__Task item__. Write the records out exactly, so that no picture remains in the copy.

__Provided material__.
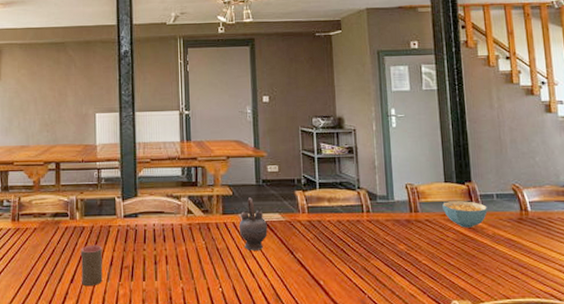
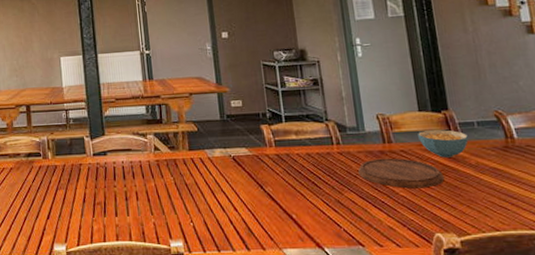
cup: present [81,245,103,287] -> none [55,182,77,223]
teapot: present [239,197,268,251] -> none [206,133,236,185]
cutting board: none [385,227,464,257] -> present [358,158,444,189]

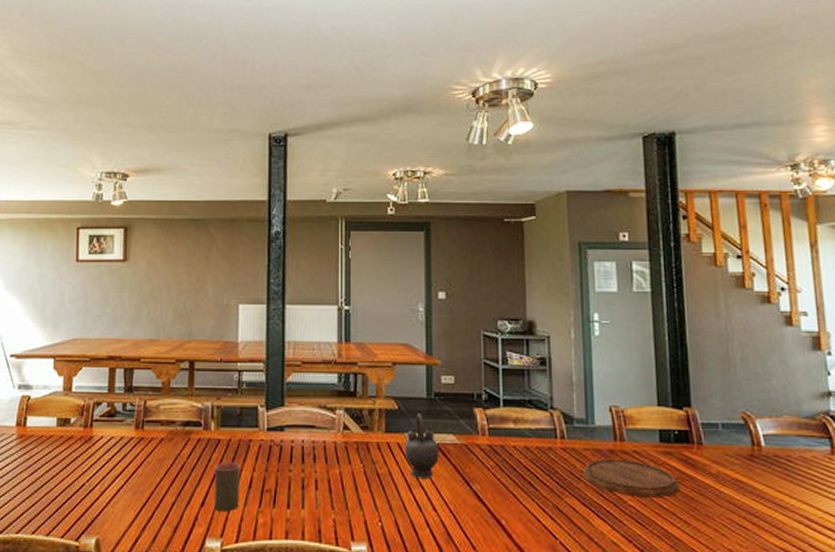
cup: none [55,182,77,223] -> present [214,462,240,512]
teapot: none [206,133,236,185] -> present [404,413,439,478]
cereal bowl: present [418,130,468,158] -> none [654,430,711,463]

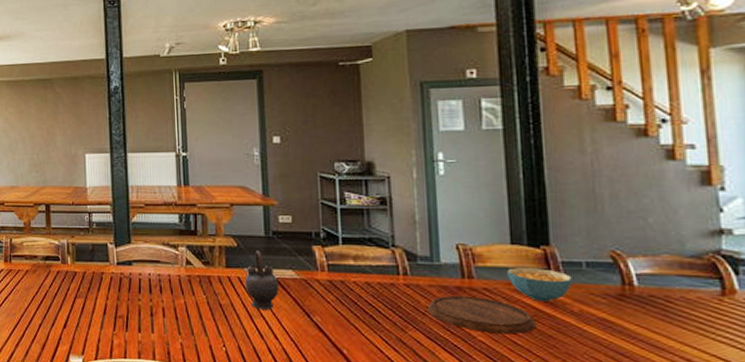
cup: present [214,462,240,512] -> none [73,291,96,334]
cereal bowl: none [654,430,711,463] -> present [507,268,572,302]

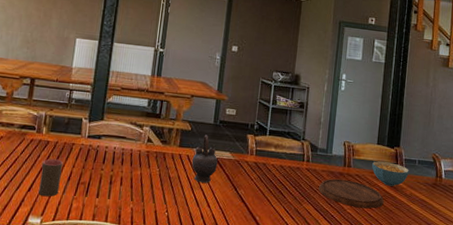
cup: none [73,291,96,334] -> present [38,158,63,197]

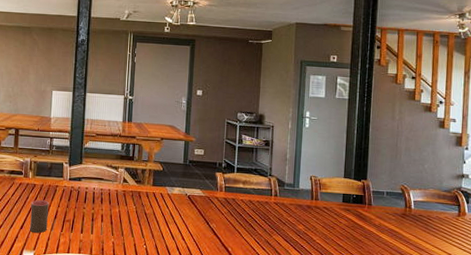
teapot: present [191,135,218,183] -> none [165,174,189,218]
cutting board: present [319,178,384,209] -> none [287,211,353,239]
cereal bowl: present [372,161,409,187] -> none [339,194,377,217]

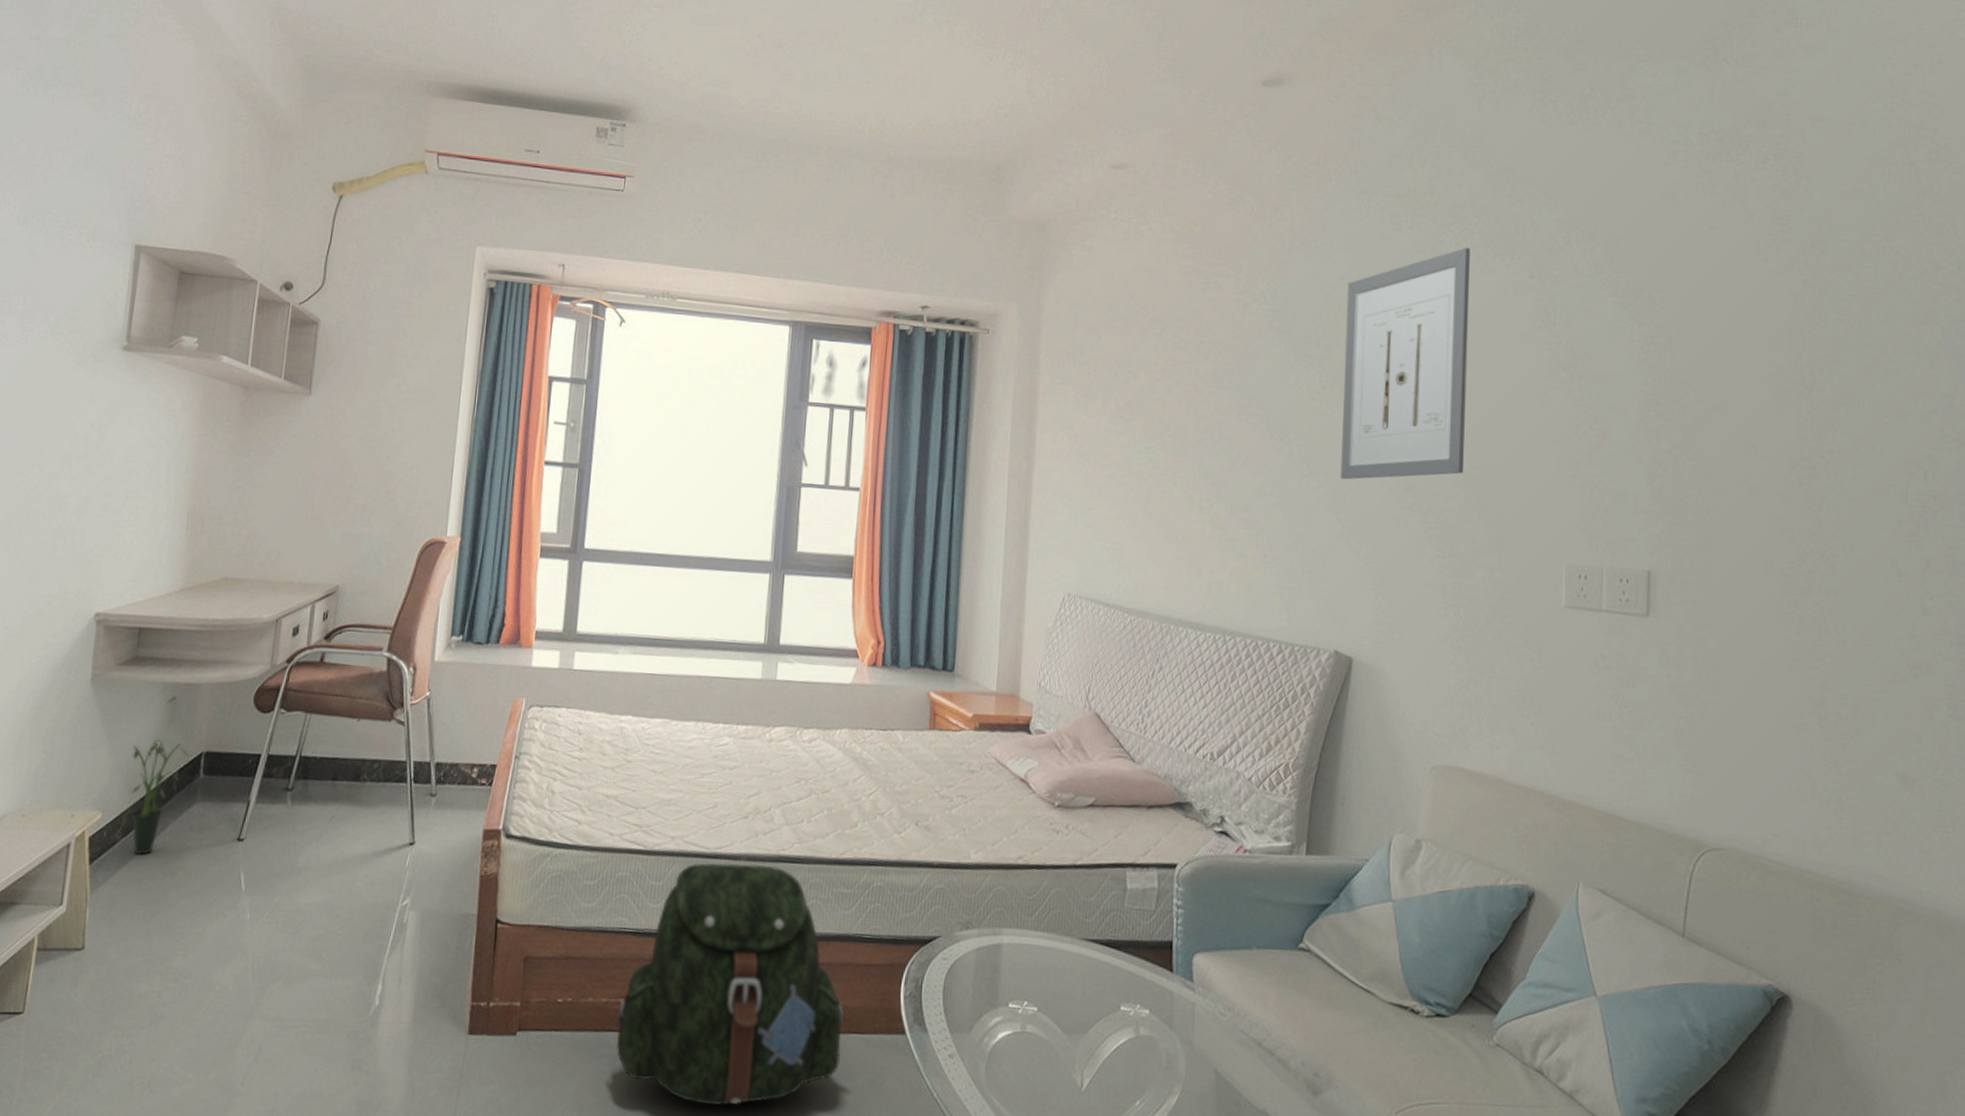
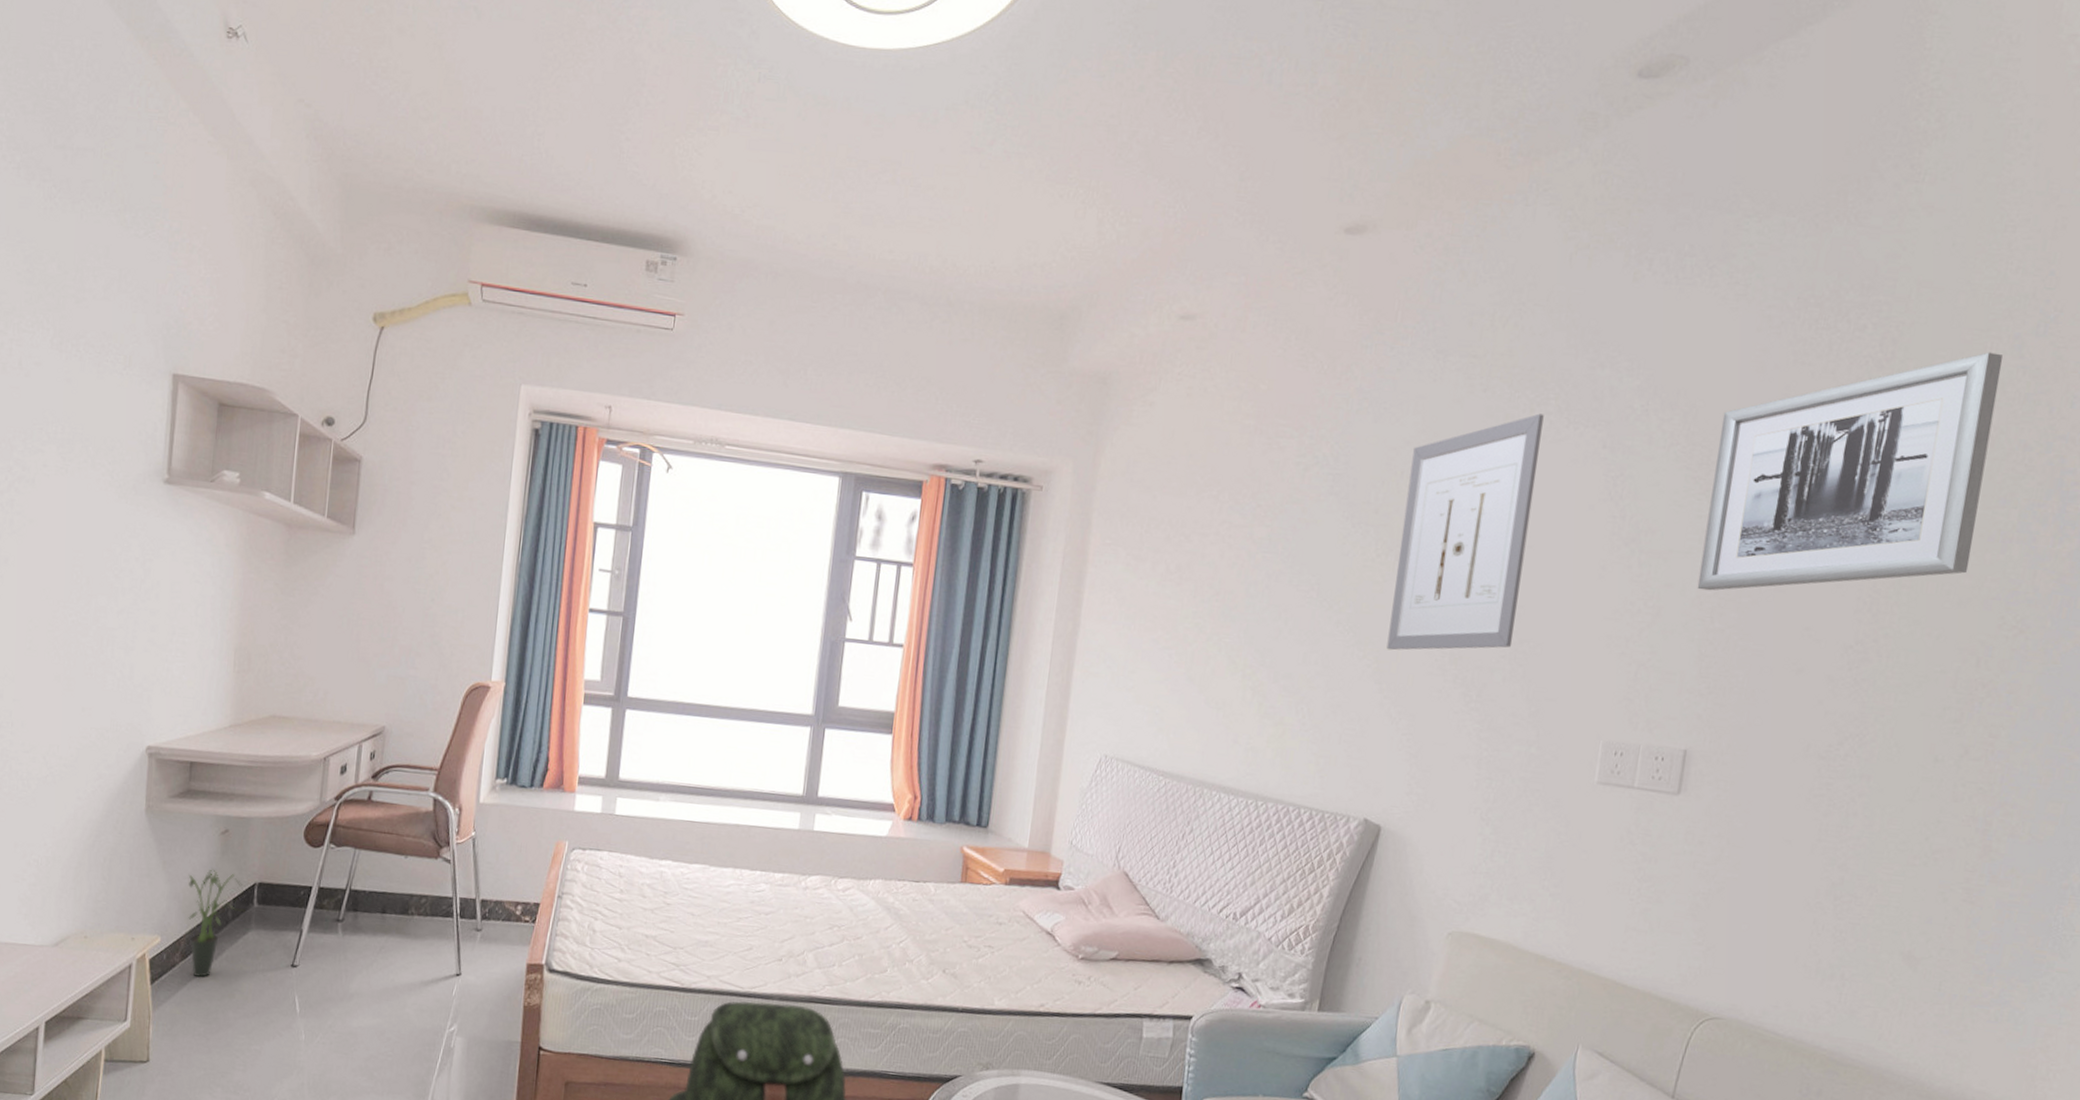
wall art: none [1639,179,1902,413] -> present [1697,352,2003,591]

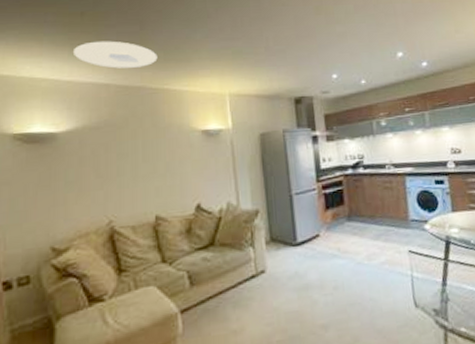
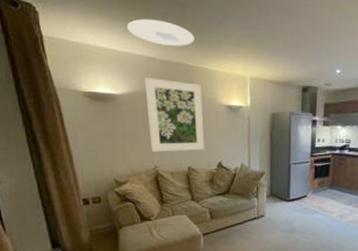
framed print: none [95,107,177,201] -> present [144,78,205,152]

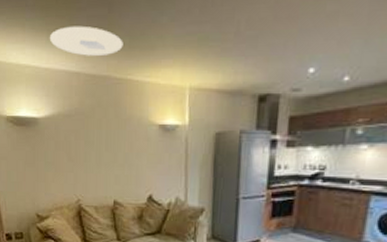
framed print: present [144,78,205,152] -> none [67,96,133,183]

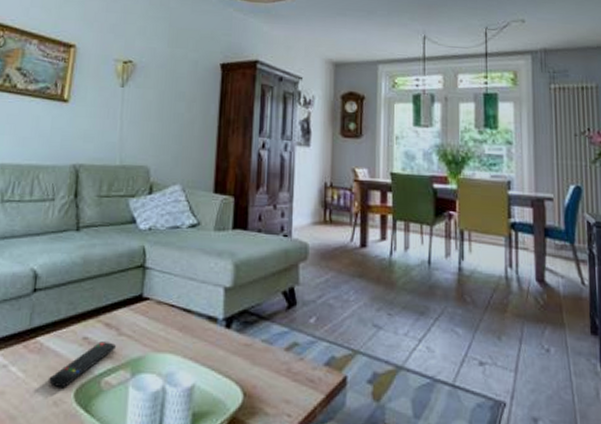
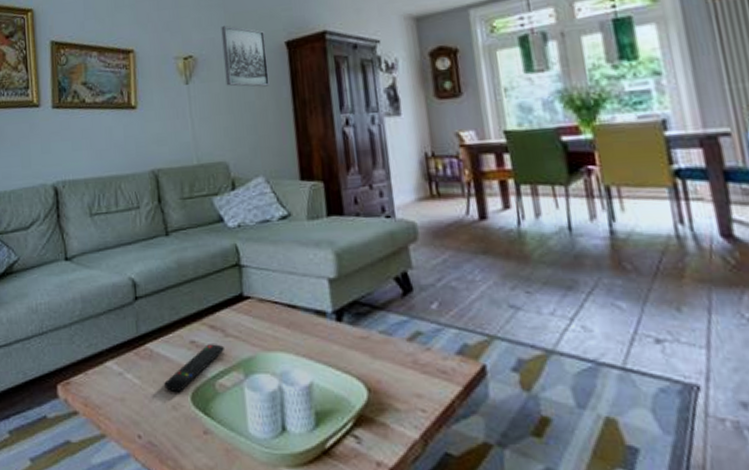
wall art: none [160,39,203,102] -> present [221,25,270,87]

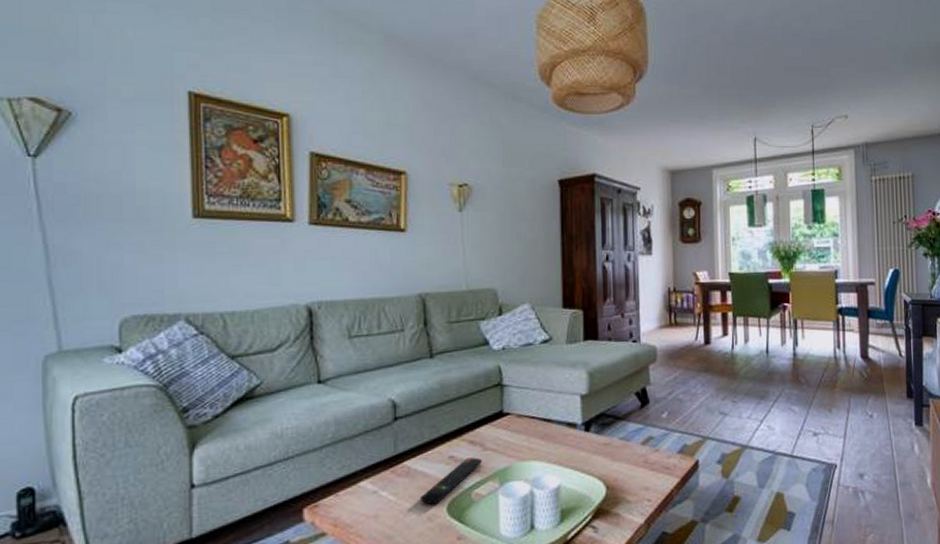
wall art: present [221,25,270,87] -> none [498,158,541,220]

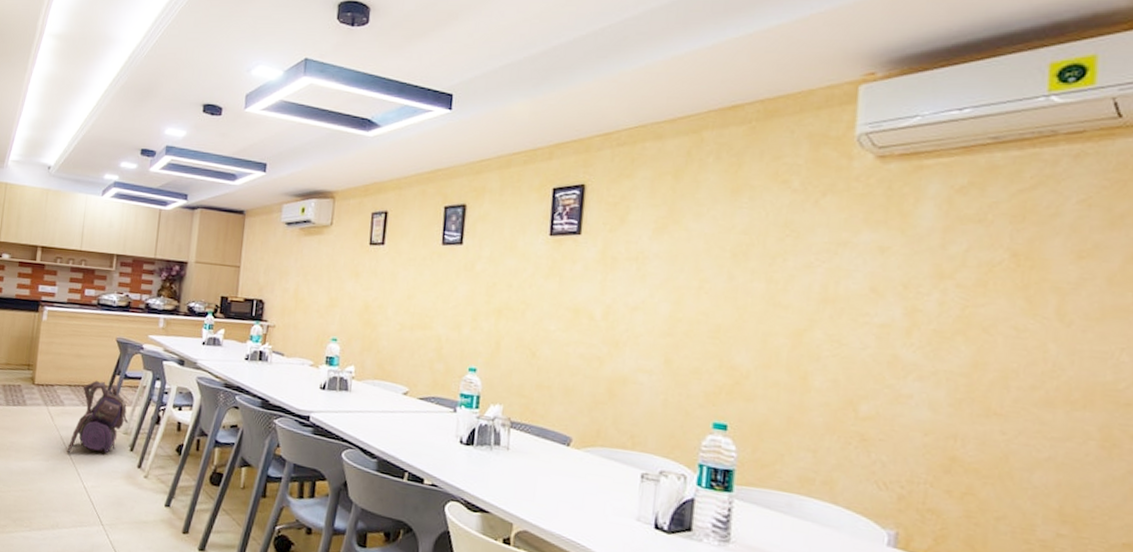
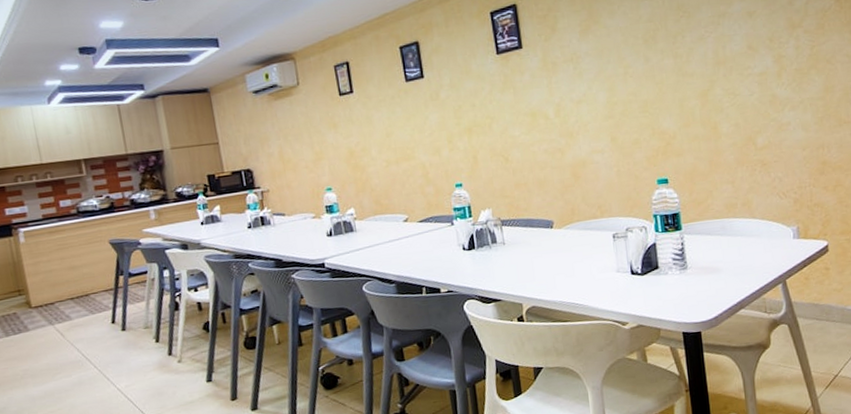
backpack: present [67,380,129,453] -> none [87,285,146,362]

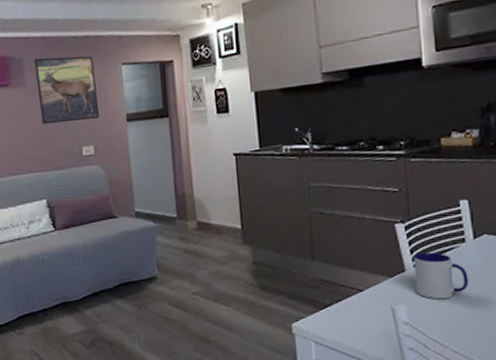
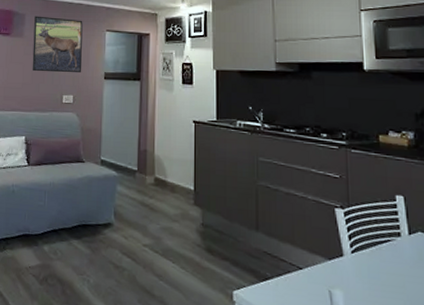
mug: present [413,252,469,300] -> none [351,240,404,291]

__Solution to this problem__.
cup: present [81,245,103,287] -> none [55,182,77,223]
teapot: present [239,197,268,251] -> none [206,133,236,185]
cutting board: none [385,227,464,257] -> present [358,158,444,189]

cup: none [55,182,77,223] -> present [214,462,240,512]
teapot: none [206,133,236,185] -> present [404,413,439,478]
cereal bowl: present [418,130,468,158] -> none [654,430,711,463]

cup: present [214,462,240,512] -> none [73,291,96,334]
cereal bowl: none [654,430,711,463] -> present [507,268,572,302]

cup: none [73,291,96,334] -> present [38,158,63,197]

teapot: present [191,135,218,183] -> none [165,174,189,218]
cutting board: present [319,178,384,209] -> none [287,211,353,239]
cereal bowl: present [372,161,409,187] -> none [339,194,377,217]

wall art: none [1639,179,1902,413] -> present [1697,352,2003,591]

framed print: none [95,107,177,201] -> present [144,78,205,152]

framed print: present [144,78,205,152] -> none [67,96,133,183]

wall art: none [160,39,203,102] -> present [221,25,270,87]

wall art: present [221,25,270,87] -> none [498,158,541,220]

backpack: present [67,380,129,453] -> none [87,285,146,362]

mug: present [413,252,469,300] -> none [351,240,404,291]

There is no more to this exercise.